:: Exercise details ::
Pull out each line of the material below that contains the string "浜松有楽街店", and reproduce those lines unchanged.

:: Extracted entries ::
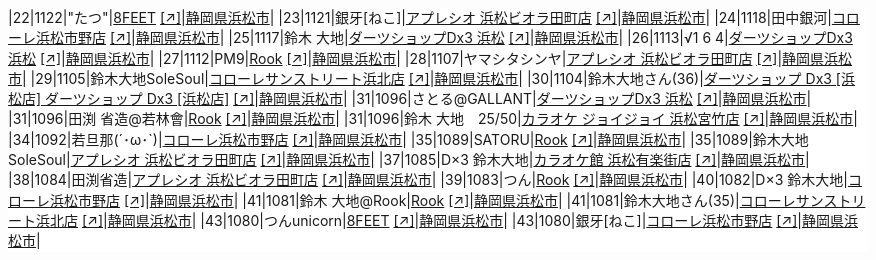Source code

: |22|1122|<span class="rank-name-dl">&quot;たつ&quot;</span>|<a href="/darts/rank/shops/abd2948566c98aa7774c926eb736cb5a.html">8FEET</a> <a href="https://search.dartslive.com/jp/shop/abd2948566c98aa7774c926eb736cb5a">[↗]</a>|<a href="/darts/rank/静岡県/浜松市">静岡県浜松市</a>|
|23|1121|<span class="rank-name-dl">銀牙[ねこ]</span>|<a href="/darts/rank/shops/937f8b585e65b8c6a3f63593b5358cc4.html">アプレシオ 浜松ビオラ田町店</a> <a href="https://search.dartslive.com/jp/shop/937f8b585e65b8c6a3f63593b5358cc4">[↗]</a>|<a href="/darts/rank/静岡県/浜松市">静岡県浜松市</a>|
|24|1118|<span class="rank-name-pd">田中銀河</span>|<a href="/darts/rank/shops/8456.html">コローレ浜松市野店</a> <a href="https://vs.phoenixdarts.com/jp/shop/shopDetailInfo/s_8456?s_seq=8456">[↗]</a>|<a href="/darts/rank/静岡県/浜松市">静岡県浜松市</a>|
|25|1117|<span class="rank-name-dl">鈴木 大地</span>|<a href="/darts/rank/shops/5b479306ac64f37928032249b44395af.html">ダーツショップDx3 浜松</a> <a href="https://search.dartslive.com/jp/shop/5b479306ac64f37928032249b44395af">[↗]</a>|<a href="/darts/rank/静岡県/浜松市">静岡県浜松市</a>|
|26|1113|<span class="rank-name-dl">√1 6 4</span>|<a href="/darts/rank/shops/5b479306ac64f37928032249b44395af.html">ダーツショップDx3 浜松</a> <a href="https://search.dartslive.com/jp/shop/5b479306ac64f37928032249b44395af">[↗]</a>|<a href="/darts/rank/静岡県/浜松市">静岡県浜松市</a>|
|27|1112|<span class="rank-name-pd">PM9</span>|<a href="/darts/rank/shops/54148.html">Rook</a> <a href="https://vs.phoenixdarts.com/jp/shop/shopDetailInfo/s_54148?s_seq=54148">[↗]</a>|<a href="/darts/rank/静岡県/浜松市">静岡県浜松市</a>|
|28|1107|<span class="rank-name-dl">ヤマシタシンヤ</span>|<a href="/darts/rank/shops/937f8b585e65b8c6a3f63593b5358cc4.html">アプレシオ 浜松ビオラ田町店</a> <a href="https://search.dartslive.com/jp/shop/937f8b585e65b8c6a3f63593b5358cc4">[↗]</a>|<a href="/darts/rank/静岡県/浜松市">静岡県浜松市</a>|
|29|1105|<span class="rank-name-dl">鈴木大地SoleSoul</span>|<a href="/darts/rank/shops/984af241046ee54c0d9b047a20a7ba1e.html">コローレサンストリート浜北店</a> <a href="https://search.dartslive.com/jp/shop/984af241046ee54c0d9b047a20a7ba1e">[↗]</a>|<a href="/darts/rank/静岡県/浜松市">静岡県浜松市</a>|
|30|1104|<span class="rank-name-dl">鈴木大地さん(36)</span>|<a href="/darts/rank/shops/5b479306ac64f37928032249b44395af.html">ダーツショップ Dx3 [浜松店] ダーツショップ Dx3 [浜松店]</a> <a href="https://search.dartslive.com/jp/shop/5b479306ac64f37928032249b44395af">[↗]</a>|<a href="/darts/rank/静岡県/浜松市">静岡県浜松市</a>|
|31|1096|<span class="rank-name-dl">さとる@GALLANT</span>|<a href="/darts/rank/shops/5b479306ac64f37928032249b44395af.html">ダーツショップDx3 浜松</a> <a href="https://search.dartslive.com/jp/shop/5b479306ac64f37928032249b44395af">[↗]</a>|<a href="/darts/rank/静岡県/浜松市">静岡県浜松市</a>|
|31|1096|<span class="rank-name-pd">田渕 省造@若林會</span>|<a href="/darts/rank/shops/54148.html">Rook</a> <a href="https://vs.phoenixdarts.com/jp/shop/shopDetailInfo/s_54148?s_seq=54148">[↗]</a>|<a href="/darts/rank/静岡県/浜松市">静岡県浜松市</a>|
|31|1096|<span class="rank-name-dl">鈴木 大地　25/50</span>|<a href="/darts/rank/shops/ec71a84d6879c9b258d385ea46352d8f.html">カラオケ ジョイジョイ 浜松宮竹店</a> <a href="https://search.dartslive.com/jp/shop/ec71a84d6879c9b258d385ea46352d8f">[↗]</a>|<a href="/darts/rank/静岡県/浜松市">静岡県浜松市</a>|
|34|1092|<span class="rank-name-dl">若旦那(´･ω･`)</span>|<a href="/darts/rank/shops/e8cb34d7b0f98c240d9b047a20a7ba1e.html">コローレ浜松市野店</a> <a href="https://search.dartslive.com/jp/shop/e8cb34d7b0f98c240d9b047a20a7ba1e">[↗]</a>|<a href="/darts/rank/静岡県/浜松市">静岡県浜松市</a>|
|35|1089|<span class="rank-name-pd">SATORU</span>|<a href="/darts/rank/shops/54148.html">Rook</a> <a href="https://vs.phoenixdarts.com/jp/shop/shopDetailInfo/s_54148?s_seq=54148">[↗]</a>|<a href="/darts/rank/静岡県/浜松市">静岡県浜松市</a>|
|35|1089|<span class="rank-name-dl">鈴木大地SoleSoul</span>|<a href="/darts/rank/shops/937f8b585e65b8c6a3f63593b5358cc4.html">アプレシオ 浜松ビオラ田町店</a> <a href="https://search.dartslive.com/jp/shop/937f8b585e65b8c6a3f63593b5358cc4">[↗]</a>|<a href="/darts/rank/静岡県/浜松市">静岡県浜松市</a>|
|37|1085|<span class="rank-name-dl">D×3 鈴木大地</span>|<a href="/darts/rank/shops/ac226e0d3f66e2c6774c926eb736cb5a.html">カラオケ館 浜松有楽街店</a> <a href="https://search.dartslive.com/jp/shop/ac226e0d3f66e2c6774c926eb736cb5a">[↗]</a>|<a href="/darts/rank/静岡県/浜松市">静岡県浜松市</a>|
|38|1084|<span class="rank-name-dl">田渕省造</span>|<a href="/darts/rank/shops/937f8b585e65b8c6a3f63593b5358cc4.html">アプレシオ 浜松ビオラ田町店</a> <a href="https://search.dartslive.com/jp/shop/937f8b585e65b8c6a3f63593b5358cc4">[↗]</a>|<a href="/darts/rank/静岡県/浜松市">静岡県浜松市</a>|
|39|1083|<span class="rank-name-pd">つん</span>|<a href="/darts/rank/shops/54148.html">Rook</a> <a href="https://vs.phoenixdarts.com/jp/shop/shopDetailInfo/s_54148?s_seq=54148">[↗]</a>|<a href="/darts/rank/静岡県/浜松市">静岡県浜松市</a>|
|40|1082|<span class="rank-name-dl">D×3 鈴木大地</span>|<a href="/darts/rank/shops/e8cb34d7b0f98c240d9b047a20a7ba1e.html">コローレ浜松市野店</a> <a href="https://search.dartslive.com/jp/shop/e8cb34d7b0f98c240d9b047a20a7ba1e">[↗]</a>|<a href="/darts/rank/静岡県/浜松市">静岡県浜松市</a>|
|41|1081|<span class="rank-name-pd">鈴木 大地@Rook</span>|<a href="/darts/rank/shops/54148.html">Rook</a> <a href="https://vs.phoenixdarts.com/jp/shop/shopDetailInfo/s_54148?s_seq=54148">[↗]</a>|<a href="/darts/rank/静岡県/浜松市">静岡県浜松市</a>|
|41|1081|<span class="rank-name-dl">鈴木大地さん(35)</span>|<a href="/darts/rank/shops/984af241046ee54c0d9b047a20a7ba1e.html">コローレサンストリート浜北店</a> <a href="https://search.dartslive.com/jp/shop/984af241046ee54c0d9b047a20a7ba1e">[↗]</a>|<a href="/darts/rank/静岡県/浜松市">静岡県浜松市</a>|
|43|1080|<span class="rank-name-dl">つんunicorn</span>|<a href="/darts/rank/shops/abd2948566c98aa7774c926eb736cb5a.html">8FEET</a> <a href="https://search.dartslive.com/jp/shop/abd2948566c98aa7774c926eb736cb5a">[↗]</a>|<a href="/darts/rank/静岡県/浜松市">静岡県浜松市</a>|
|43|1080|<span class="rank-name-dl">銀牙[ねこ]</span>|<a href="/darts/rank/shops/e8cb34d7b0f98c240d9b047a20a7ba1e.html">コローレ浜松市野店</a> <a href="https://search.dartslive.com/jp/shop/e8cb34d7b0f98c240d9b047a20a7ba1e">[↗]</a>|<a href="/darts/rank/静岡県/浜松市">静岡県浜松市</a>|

:: Response to the task ::
|37|1085|<span class="rank-name-dl">D×3 鈴木大地</span>|<a href="/darts/rank/shops/ac226e0d3f66e2c6774c926eb736cb5a.html">カラオケ館 浜松有楽街店</a> <a href="https://search.dartslive.com/jp/shop/ac226e0d3f66e2c6774c926eb736cb5a">[↗]</a>|<a href="/darts/rank/静岡県/浜松市">静岡県浜松市</a>|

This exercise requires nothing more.